** EXTRAIT PRÉSENTÉ **
::::

Hier matin, alors que je parcourais le journal qui décortiquait les résultats peu surprenants de ce dimanche électoral, je regardais surtout les photos, les visages dépités des socialistes ou la joie manifeste de l’UDC et des Verts, je découvrais des personnes, des bons Suisses qui avaient voté, agitant des drapeaux ou des fleurs comme s’il s’agissait d’un match, de foot ou autre, peu importe, un de ces trucs où on oublie et enterre sa pesante solitude.

J’ai beaucoup secoué la tête, me demandant ce qui pouvait bien me rapprocher de cette liesse ou de cette tristesse populaire, de cette course au pouvoir qui a vu le « parti papier toilette » tout essuyer sur son passage.

Effaçons ces « traces de freinage » occasionnées par les réfugiés politiques que les slips helvétiques ont trop longtemps laissé prendre forme à cause d’une naïve politique d’asile.

On veut de nouveau de l’Ovomaltine dans nos culottes !!!

Eh oui c’est ici, dans « mon » pays, vous savez celui qui, dans son hymne national contient ces mots merveilleux « les beautés de la patrie parlent à l’âme attendrie », tout à fait, c’est dans le texte, « âme attendrie », et le reste est un bouleversant appel à Dieu, l’être suprême qui, attendri, veut probablement que tous les vilains méchants décampent au plus vite.

::::

Enregistrements issus d'une collecte de données:

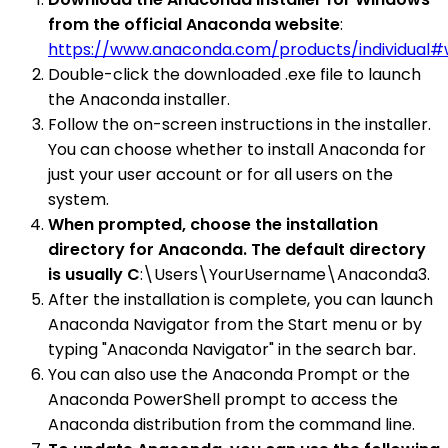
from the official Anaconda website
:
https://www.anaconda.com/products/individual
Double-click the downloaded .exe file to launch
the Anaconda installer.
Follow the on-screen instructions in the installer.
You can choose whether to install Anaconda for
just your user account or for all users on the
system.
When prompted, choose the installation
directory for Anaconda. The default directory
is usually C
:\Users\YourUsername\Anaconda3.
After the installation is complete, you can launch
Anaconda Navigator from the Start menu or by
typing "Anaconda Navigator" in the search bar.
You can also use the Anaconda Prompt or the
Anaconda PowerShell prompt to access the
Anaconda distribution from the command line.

::::

** CONSIGNE 1 **
Pouvez-vous résumer en deux phrases le texte sur le dimanche électoral suisse ?
** CONSIGNE 2 **
Pourriez-vous poursuivre le texte sur le dimanche électoral suisse à partir de sa dernière phrase ?

** RÉSULTAT OBTENU 1 **
En parcourant le journal qui commente les résultats électoraux du dimanche, la personne qui écrit regarde les photos de socialistes dépités et de partisans joyeux de l'UDC et des Verts. Elle se demande ce qui pourrait la rapprocher de cette liesse ou de cette tristesse, puis ironise sur le « parti papier toilette » qui a tout essuyé sur son passage, sur l'envie d'effacer les « traces de freinage » laissées par les réfugiés politiques et sur l'hymne national qui parle d'« âme attendrie » et en appelle à Dieu.

** RÉSULTAT OBTENU 2 **
Dans l’après-midi, j’ai envoyé un petit texte à Benoît et Céline, quelques paragraphes sur Jésus, personnage qui apparaît souvent dans les textes de Gary, dans mon message, je leur mentionnais des propos d’Ivan Illich sur la réponse que donne Jésus à un homme de loi qui lui demande comment définir « son prochain ».

Ce dernier utilise alors la parabole du Samaritain (dans laquelle les officiels religieux en prennent pour leur grade puisqu’ils changent de côté de la route lorsqu’ils aperçoivent une personne agonisante, alors que celui qui passe à leur suite va relever et soigner le type qui s’est fait détroussé), pour illustrer le fait que :

« Mon prochain est qui je veux, et non qui je dois vouloir. Rien ne peut catégoriser qui devrait être mon prochain »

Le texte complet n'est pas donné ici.